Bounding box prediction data
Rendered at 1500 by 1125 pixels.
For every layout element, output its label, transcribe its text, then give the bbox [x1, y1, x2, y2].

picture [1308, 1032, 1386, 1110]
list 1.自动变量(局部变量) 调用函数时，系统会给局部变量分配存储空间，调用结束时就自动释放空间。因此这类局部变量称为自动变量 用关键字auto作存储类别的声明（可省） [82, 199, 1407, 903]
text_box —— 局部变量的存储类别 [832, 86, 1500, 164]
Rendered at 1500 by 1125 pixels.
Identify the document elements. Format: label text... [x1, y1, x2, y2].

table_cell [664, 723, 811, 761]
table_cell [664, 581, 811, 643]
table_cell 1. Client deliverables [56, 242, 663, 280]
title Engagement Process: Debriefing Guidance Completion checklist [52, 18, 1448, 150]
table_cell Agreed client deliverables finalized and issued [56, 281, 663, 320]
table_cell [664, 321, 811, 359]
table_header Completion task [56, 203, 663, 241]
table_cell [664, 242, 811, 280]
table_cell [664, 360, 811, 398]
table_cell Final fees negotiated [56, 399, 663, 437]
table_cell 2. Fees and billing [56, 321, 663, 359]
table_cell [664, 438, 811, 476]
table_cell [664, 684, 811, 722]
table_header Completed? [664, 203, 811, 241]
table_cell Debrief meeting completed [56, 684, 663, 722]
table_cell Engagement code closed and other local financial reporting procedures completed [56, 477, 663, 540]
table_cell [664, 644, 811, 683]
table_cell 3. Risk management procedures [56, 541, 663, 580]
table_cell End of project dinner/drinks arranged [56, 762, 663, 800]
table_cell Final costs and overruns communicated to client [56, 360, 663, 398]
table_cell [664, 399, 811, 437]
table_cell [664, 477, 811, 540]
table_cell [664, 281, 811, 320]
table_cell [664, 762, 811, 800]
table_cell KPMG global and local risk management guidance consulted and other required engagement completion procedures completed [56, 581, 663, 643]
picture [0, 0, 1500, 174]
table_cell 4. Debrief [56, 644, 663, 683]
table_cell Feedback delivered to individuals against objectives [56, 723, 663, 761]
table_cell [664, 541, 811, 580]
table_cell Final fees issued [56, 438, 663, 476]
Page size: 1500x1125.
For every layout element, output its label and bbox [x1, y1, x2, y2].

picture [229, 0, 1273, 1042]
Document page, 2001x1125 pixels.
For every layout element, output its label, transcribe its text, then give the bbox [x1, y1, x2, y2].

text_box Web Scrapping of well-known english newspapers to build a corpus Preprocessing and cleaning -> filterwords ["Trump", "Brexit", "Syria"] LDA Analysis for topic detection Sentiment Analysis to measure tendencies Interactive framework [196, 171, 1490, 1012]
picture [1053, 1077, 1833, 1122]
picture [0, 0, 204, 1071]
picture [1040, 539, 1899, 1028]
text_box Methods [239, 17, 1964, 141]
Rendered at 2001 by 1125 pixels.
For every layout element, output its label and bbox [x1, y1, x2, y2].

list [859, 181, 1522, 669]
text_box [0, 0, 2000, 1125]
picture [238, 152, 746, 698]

What you need to do - Search the entries for the word "pixels", then gather every line that has it.

Answer for this exercise -
Rendered at 1500 by 1125 pixels.
Rendered at 1500 by 1125 pixels.
Document page, 2001x1125 pixels.
Rendered at 2001 by 1125 pixels.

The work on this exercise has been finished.